Highlights & Insights

  1. Clever Design of CircularEval: Eliminates positional bias and random guessing through option circular shifting, substantially improving evaluation robustness at acceptable computational cost.
  2. LLM Option Extractor: Elegantly resolves the discrepancy in instruction-following capabilities across VLMs, achieving a 91.5% alignment rate with humans.
  3. Three-level Capability Taxonomy: 20 L-3 capability dimensions provide fine-grained diagnostic capacity, directly localizing model weaknesses.
  4. Systematic Quality Control: Double-filtering mechanism (text-only filtering + consensus-error filtering) secures data quality.
  5. Bilingual Aligned Evaluation: The English and Chinese versions are perfectly mapped, facilitating a fair comparison of target VLMs' cross-lingual capabilities.

Limitations & Future Work

  • The multiple-choice format itself is inherently limited—it cannot evaluate capabilities like open-ended generation, multi-turn dialogue, or long-text reasoning.
  • Quality control relies on SOTA models; it might fail to detect errors when all SOTA models make the same mistake.
  • CircularEval is sensitive to the number of options; the difficulty varies significantly between 2-option and 4-option settings.
  • Option extraction relies heavily on the GPT-4 API, incurring non-trivial cost and risk of API version drift.
  • Although covering 20 dimensions, the current evaluation lacks recent hot capability dimensions such as OCR, chart understanding, and mathematical reasoning.
Benchmark Questions Capability Dimensions Evaluation Method Bilingual Robustness Strategy
MMBench 3217 20 (Three-level) Multiple Choice + CircularEval CircularEval + LLM Extraction
MME ~2400 14 Yes/No None
OwlEval 82 Various Subjective/Human None
SEED-Bench 19K 12 Multiple Choice None
VQAv2 1.1M Single Open-ended Exact Match

Compared to the simple Yes/No questions of MME, MMBench's multiple-choice questions are closer to real-world reasoning.
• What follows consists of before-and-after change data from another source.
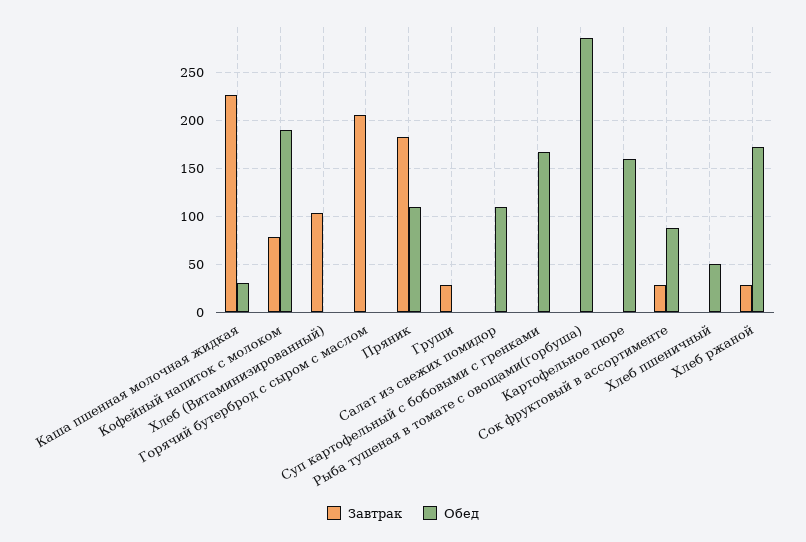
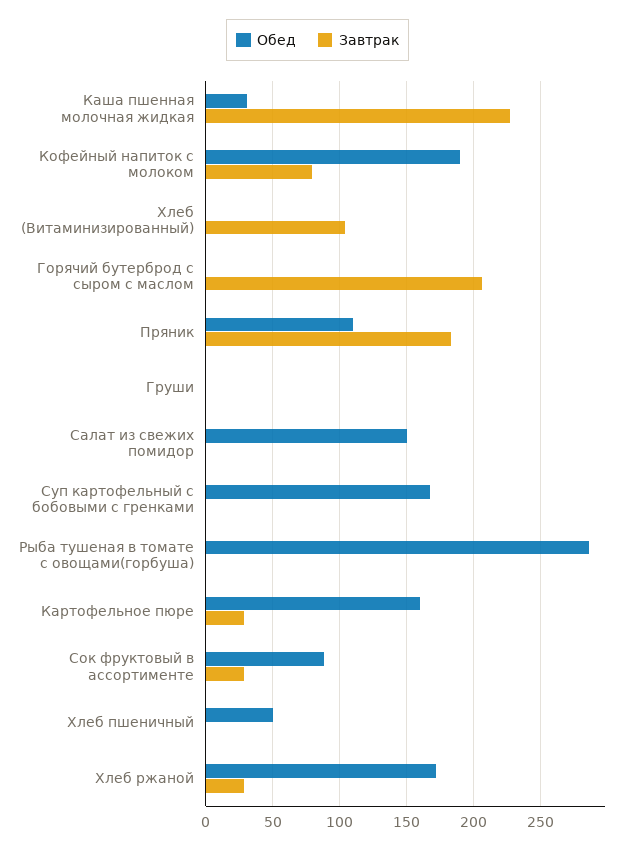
Завтрак, Груши: 30 -> 0
Обед, Салат из свежих помидор: 110 -> 150
Завтрак, Картофельное пюре: 0 -> 30

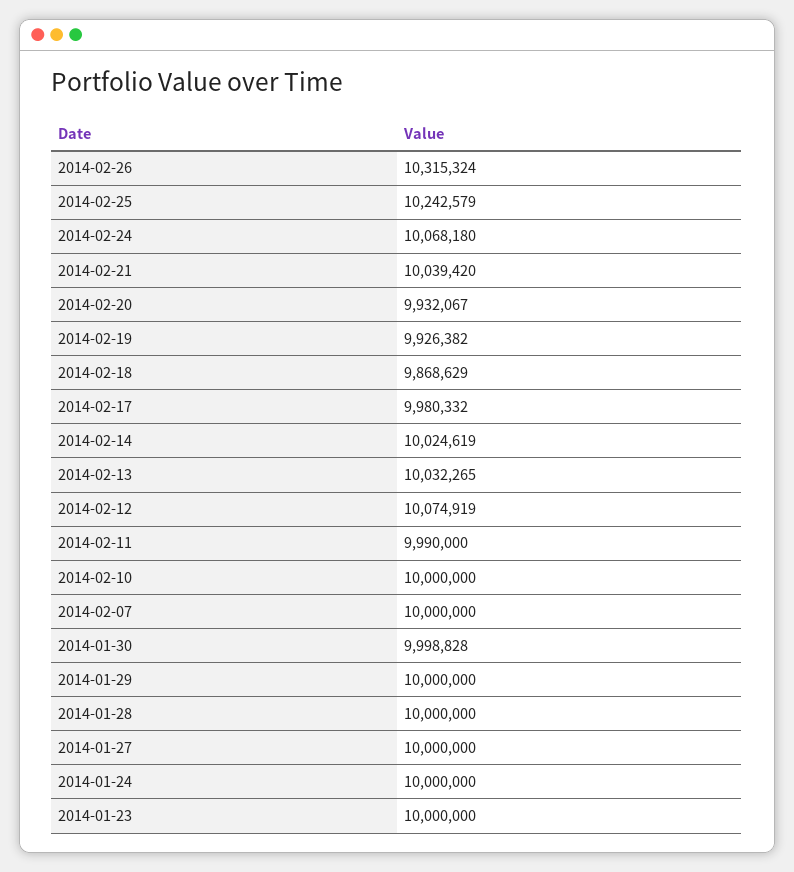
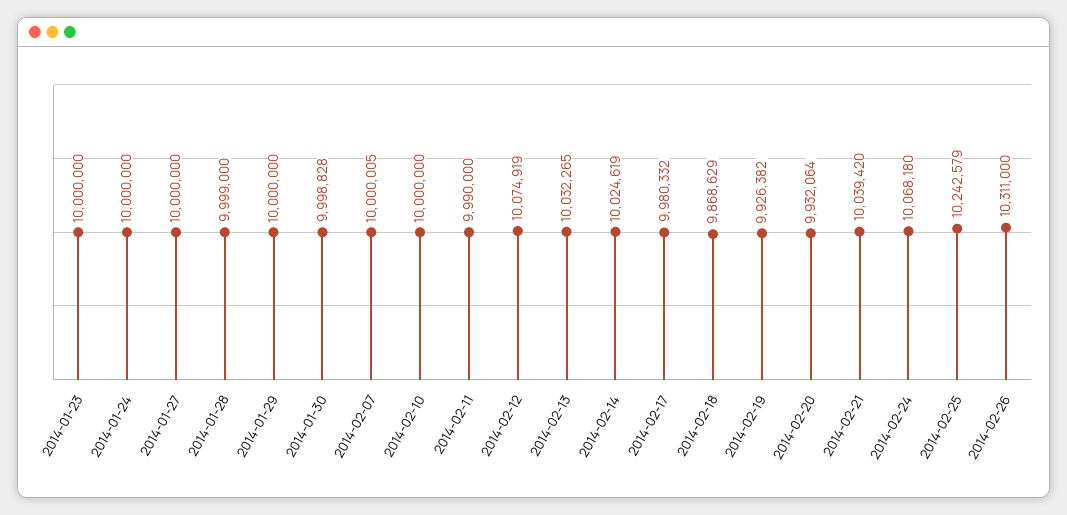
2014-02-26: 10315324 -> 10311000
2014-02-20: 9932067 -> 9932064
2014-02-07: 10000000 -> 10000005
2014-01-28: 10000000 -> 9999000

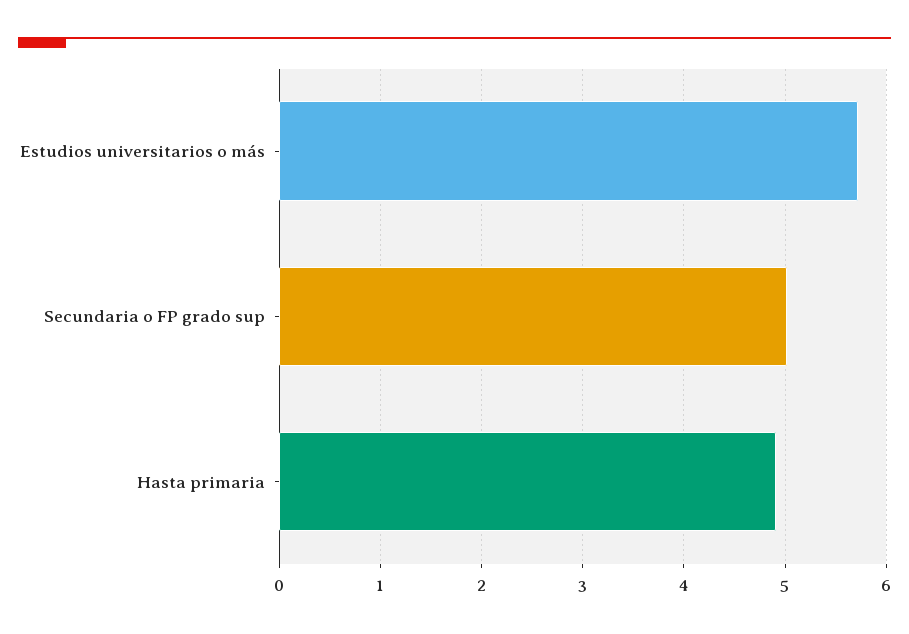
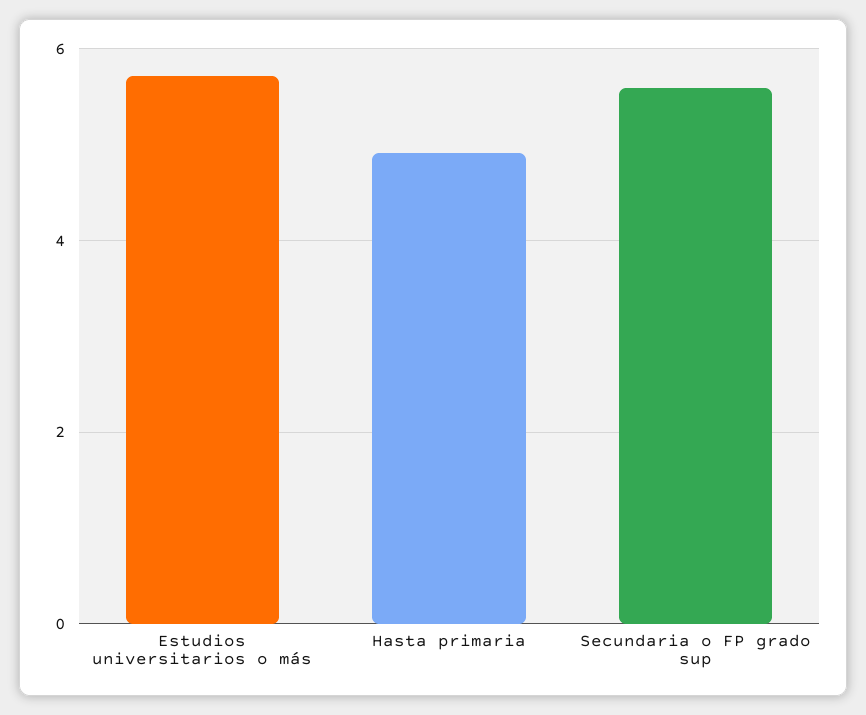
Secundaria o FP grado sup: 5 -> 5.6

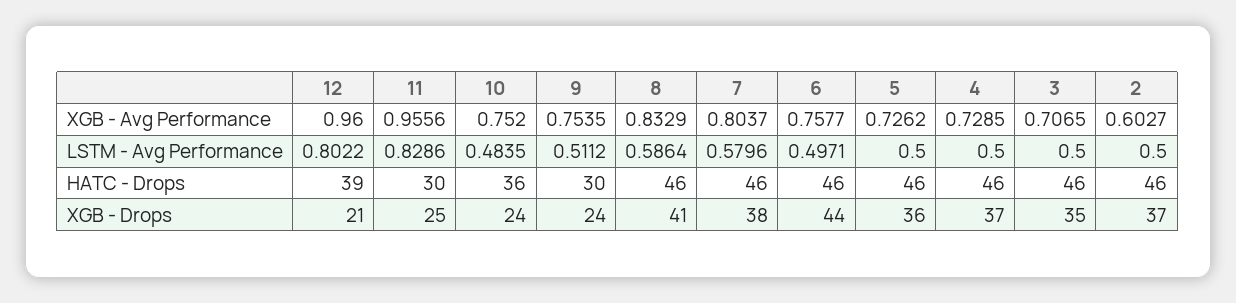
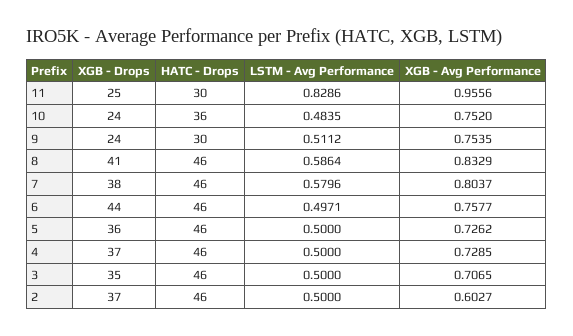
12, XGB - Avg Performance: 0.96 -> none
12, LSTM - Avg Performance: 0.8022 -> none
12, HATC - Drops: 39 -> none
12, XGB - Drops: 21 -> none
Compared to SEED-Bench, which has a larger question pool but lacks a robustness strategy, MMBench secures evaluation reliability through CircularEval.

Insights & Connections

  • The "multiple inferences + consistency verification" concept of CircularEval can be generalized to other multiple-choice evaluation scenarios (e.g., coding capability, mathematical reasoning benchmarks).
  • LLM-assisted option extraction provides a general paradigm for evaluating open-ended models, bypassing the constraint of requiring models to strictly follow output formats.
  • The paper indicates the decisive impact of LLM backbones on VLM performance, inspiring subsequent research to focus more closely on language model selection and alignment.
  • The evaluation code is integrated into VLMEvalKit, which has become a standard evaluation tool for subsequent VLM research.

Rating

  • Novelty: ⭐⭐⭐⭐ — CircularEval and the LLM option extractor represent meaningful methodological innovations.
  • Experimental Thoroughness: ⭐⭐⭐⭐⭐ — Evaluates 21 VLMs, with multi-dimensional analysis and thorough ablation studies.
  • Writing Quality: ⭐⭐⭐⭐ — Clear structure, rich charts, and comprehensive motivation discussions.
  • Value: ⭐⭐⭐⭐⭐ — Has become a standard for VLM evaluation, with VLMEvalKit being widely adopted.